Monday, October 18, 2010

"Angels With Dirty Faces" with James Cagney, Pat O'Brien and Humphrey Bogart

This is one of the all time great gangster films. The incredible screen chemistry of James Cagney and Pat O'Brien (two very close friends in real life) along with the rough edged performance of Humphrey Bogart, make this film worth watching time and again. And there is always something new to be noticed with each viewing.

Briefly, the story concerns 2 young boys in the slums of New York during the 1920's. They go to church together, even sing in the choir. But outside of church they are caught up in the petty thefts that are necessary to survive. When Rocky Sullivan (played by Cagney) and the future Father Connolly (played by O'Brien) are caught breaking into a freight car to steal a load of fountain pens, Rocky goes to Juvenile Hall, while the future priest manages to escape. This single event sets the stage for both of their futures.

Rocky goes to reform school, where he gets a real "education" in the ways of crime. His pal goes on to become a Priest, serving in the parish where they both grew up. Rocky, has, by this time, embarked upon a life of crime that has him in and out of prison. He becomes a "name" in the daily papers. The neighborhood kids, where Rocky and Father Connolly grew up, see him as the guy who "made it big." This makes Father Connolly's job, trying to teach the kids moral values, that much harder to accomplish.

When Rocky returns to the neighborhood to live, he repeatedly offers the greeting "Whaddaya hear, whaddaya say?" to Father Connolly. In real life Cagney picked this phrase up from a bookie who hung around 1st Avenue when he was growing up.

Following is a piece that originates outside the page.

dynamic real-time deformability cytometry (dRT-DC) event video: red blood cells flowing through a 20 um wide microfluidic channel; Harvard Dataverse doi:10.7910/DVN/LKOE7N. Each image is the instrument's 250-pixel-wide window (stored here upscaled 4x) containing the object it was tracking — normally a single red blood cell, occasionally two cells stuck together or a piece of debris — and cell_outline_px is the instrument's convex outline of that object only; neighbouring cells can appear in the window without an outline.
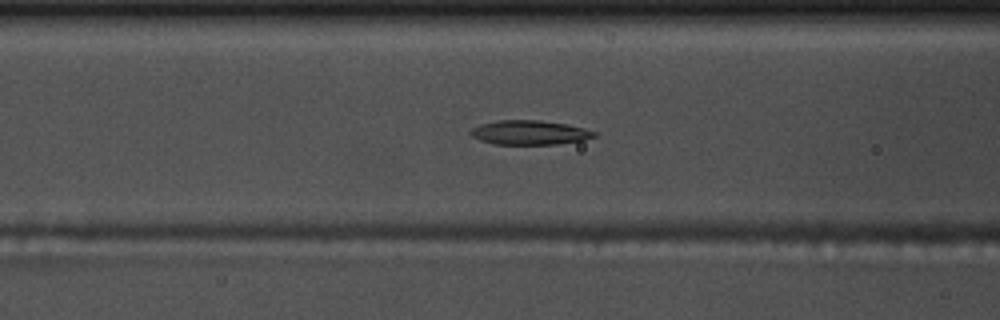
{"species": "common noctule bat (a hibernating species)", "species_latin": "Nyctalus noctula", "temperature_condition": "warm", "stored_images_in_passage": 56, "camera_frame_rate_fps": 3000, "um_per_image_px": 0.085, "animal": {"sex": "male", "body_mass_g": 17.5, "forearm_length_mm": 52.3}, "frame": {"image": 1, "passage_image": 23, "time_ms": 7.333, "image_size_px": [1000, 320], "cell_outline_px": [[596, 136], [584, 140], [556, 144], [496, 144], [480, 140], [472, 136], [468, 132], [472, 128], [480, 124], [500, 120], [536, 120], [568, 124], [584, 128], [596, 132]], "centroid_in_image_um": [45.01, 11.26], "position_along_channel_um": 121.6, "area_um2": 17.46}}
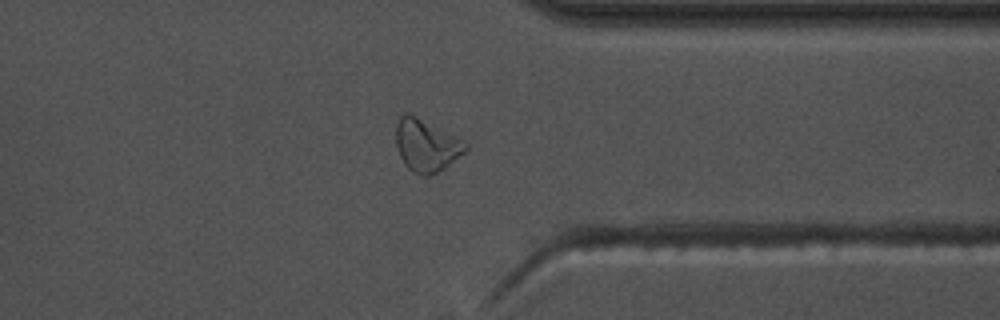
{"frame": {"image": 2, "passage_image": 44, "time_ms": 14.333, "image_size_px": [1000, 320], "cell_outline_px": [[468, 148], [464, 152], [444, 168], [428, 176], [424, 176], [408, 168], [404, 164], [400, 156], [396, 144], [396, 124], [400, 116], [404, 112], [408, 112], [464, 140], [468, 144]], "centroid_in_image_um": [36.22, 12.33], "position_along_channel_um": 375.2, "area_um2": 20.98}}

The kids, Leo Gorcey and the rest of the "Bowery Boys", aka "The Dead End Kids", now give up on the church, turning instead to the pool room for their education. Their new found freind, Rocky, has stolen Father Connolly's "flock." Father Connolly asks Rocky to stop inspiring the boys, and finally lets him know that freindship is no longer a barrier in his quest to clean up the crime and corruption that plagues the city. Rocky agrees, thinking that "nothing will ever come of it."

Knowing that Father Connolly has been trying to build a gym for the boys, Rocky donates $10,000 anonymously to the fund, only to have Father Connolly return it as being unworthy. Interestingly, this $10,000 represents one tenth of the $100,000 which Rocky has extorted from Bogart. In other words, he was tithing 10% of his take to the church.

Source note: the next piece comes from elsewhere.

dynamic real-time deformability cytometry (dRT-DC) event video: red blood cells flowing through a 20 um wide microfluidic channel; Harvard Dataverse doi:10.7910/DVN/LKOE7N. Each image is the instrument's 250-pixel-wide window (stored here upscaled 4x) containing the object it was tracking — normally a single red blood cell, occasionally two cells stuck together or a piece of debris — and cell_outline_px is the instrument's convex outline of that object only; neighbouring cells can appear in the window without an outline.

When the crime commission, at the direction of his pal Father Connolly, indicts Rocky, a contract is issued on the life of Father Connolly. But loyalty between friends runs deep, and Cagney cancels the contract in a very permanent way. Wanted now for murder, he is a fugitive caught in a web of his own design.

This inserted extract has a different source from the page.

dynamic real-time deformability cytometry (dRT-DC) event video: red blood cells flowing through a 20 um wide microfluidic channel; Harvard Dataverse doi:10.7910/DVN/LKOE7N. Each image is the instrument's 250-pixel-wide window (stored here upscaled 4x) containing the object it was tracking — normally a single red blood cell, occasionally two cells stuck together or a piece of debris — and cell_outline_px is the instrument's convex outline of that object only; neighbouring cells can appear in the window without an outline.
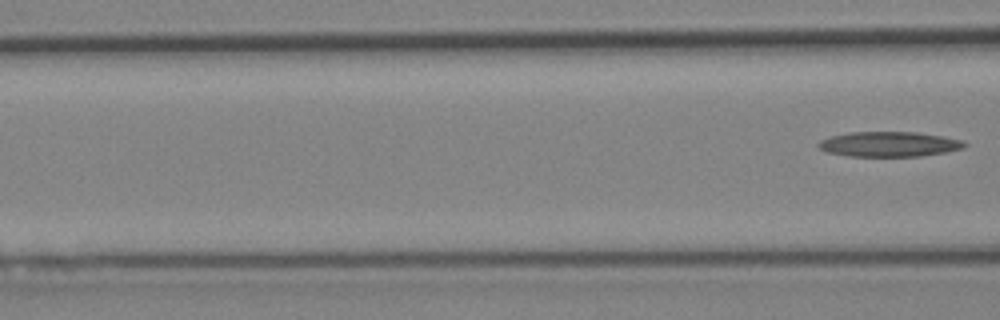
{"species": "Egyptian fruit bat (a non-hibernating species)", "species_latin": "Rousettus aegyptiacus", "temperature_condition": "cold", "stored_images_in_passage": 5, "camera_frame_rate_fps": 3000, "um_per_image_px": 0.085, "animal": {"sex": "female"}, "frame": {"image": 1, "passage_image": 5, "time_ms": 4.667, "image_size_px": [1000, 320], "cell_outline_px": [[968, 144], [964, 148], [944, 152], [920, 156], [848, 156], [828, 152], [820, 148], [816, 144], [820, 140], [832, 136], [848, 132], [916, 132], [940, 136], [960, 140]], "centroid_in_image_um": [75.55, 12.25], "position_along_channel_um": 91.1, "area_um2": 21.1}}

The warehouse scene, where Rocky is finally apprehended, is a movie legend of sorts. When the police are firing those Thompson machine guns at the window where "Rocky" is standing, the bullets are real. You can actually see the shattered glass shards on Cagney's hat and shoulders. According to Cagney, the shots were so close that this was the last time he would consent to live fire sequences in any of his films.

Rocky is captured, tried and sentenced to death in the electric chair. This leads to one of the all time greatest of movie endings. Father Connolly comes to see Rocky just before the execution, asking him to fake cowardice on the way to the chair. Only in this way can he make the boys understand the false bravado of criminals and that crime never really pays. Cagney is incredulous at this request and refuses his old friend, stating, "You're asking me to give up the last thing I got left!"

When the Warden comes with the guards to escort Rocky to the death chamber, Father Connolly walks alongside of him and pleads one last time for Rocky to "turn yellow." Rocky still refuses and stoically enters the last room he will ever see in this world. This is the payoff scene. Silhouetted against the wall, the viewer sees Rocky grasping at the radiator, the legs of the guards, in short, at anything that he can, while screaming "Please, I don't want to die!" Sobbing and struggling he is strapped into the electric chair. The switch is closed and the lights dim. Rocky is dead.

Father Connolly returns to the neighborhood, where he finds the boys in the cellar which they use as a clubhouse. They are reading the newspaper account of Rocky's death and refuse to believe that he died "yellow." Father Connolly, although doubting that Rocky had really turned "yellow" at the last minute, tells the boys it's true. He then asks them to come with him to the church and "say a prayer for a boy that couldn't run as fast as I could." The movie closes leaving the viewer to decide whether Rocky was faking his cowardice as a favor for Father Connolly, or if he really did turn "yellow."

This film was nominated for 3 Oscars and garnered Cagney the New York Film Critics Award as Best Actor for 1938. Seventy two years after the fact, this film remains relevant and inspiring. The clothes are different, and the cars are old, but the social problems outlined in the film are still with us. And that's what makes this film so worth watching.